This document describes a production deployment of MpegFlow for a Tier-1 broadcaster running primary VOD encoding at scale. It's the shape of deployment we recommend for teams whose business depends on getting transcoded video out the door reliably, predictably, and with full provenance.
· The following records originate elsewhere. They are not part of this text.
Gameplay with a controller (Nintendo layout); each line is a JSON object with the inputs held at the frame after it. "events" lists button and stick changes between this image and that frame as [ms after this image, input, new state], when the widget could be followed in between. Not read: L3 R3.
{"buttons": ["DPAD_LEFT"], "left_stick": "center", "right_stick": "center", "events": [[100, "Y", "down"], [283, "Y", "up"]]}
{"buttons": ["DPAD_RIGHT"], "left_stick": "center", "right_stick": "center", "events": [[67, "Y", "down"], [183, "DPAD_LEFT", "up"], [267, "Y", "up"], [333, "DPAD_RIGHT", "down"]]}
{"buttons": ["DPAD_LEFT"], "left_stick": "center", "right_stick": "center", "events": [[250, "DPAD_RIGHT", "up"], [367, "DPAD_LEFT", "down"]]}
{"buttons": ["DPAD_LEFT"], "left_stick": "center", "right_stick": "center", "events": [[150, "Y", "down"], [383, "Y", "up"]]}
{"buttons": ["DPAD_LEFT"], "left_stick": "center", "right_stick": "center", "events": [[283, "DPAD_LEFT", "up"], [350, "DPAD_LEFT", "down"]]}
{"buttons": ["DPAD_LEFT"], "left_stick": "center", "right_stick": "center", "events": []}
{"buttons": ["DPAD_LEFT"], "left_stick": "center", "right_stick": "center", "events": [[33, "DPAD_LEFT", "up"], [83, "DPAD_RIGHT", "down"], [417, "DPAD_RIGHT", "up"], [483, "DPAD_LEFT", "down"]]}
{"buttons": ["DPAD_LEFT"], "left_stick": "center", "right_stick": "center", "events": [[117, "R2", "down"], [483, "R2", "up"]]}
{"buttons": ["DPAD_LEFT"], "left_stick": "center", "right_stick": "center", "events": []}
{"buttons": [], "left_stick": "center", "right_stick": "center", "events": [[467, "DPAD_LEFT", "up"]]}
It's a reference architecture — not the only deployment shape. Specific decisions (cloud provider, CDN, DRM partner) are interchangeable; the structural choices (DAG runtime, audit-trail-first, per-pool worker isolation) are the parts we'd push back on if you tried to skip them.
Use case in scope
A broadcaster or OTT operator is producing finished video that needs to land in a CDN as a multi-rendition ABR manifest, with full audit provenance, idempotent retries, and contractual SLA on completion time. Volume is in the band of 100K – 1M transcoded minutes per month, with mixed input from production (file-based ingest, with occasional broadcast-quality master files at 200+ GB).
Out of scope for this architecture:
- Live streaming (separate reference architecture, ships when live primitives ship in 2026 Q3)
- Real-time editing or interactive video
- Sub-1-second latency workloads
- Consumer UGC at YouTube scale
High-level deployment topology
graph TB
subgraph CP["MpegFlow control plane"]
API["REST API (Axum)<br/>:8080"]
GRPC["gRPC Coordinator (Tonic)<br/>:50051"]
WS["WebSocket /ws<br/>(live job events)"]
EVENT["EventBus<br/>(audit + WS + webhooks)"]
end
subgraph PROBE["Probe pool"]
P1["ffprobe worker"]
P2["ffprobe worker"]
end
subgraph ENCODE["Encode pool (KEDA-autoscaled)"]
E1["FFmpeg worker"]
E2["FFmpeg worker"]
EN["..."]
end
subgraph PKG["Package + emit pool"]
PK1["HLS/DASH packager"]
PK2["CDN purge"]
end
subgraph STORAGE["Object storage (S3-compatible)"]
IN["Input bucket<br/>(versioned, 30d retention)"]
INT["Intermediate bucket<br/>(7d lifecycle)"]
OUT["Output bucket<br/>(CDN-fronted)"]
end
DB[("PostgreSQL<br/>jobs · audit · webhooks")]
REDIS[("Redis<br/>queues · sessions")]
P1 -->|"gRPC"| GRPC
E1 -->|"gRPC"| GRPC
PK1 -->|"gRPC"| GRPC
GRPC --> EVENT
API --> EVENT
EVENT --> DB
API --> DB
GRPC --> REDIS
P1 -->|"presigned PUT/GET"| IN
E1 -->|"presigned PUT/GET"| INT
PK1 -->|"presigned PUT"| OUT
The DAG runtime in the control plane orchestrates per-stage scheduling. Each pool is a horizontally-scalable group of workers with its own preemption and retry policy. Pools are not fungible — encode pool boxes are CPU-rich, package pool boxes are network-rich, probe boxes can be small.
Component-by-component
Control plane
What: the MpegFlow runtime, deployed as a stateless service against a Postgres backing store. Exposes the REST/gRPC API your code submits jobs to.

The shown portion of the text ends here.